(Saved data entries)
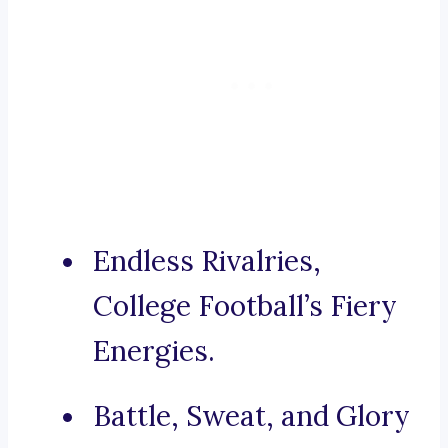
Endless Rivalries,
College Football’s Fiery
Energies.
Battle, Sweat, and Glory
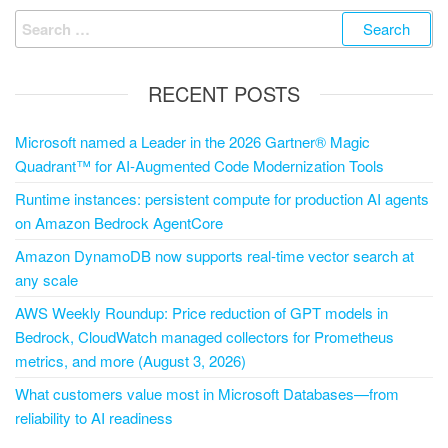
RECENT POSTS
Microsoft named a Leader in the 2026 Gartner® Magic
Quadrant™ for AI-Augmented Code Modernization Tools
Runtime instances: persistent compute for production AI agents
on Amazon Bedrock AgentCore
Amazon DynamoDB now supports real-time vector search at
any scale
AWS Weekly Roundup: Price reduction of GPT models in
Bedrock, CloudWatch managed collectors for Prometheus
metrics, and more (August 3, 2026)
What customers value most in Microsoft Databases—from
reliability to AI readiness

— WHAT TO PRODUCE —
Among the lines of the data above, find those with the word "Bedrock" and show them.

— TASK RESULT —
on Amazon Bedrock AgentCore
Bedrock, CloudWatch managed collectors for Prometheus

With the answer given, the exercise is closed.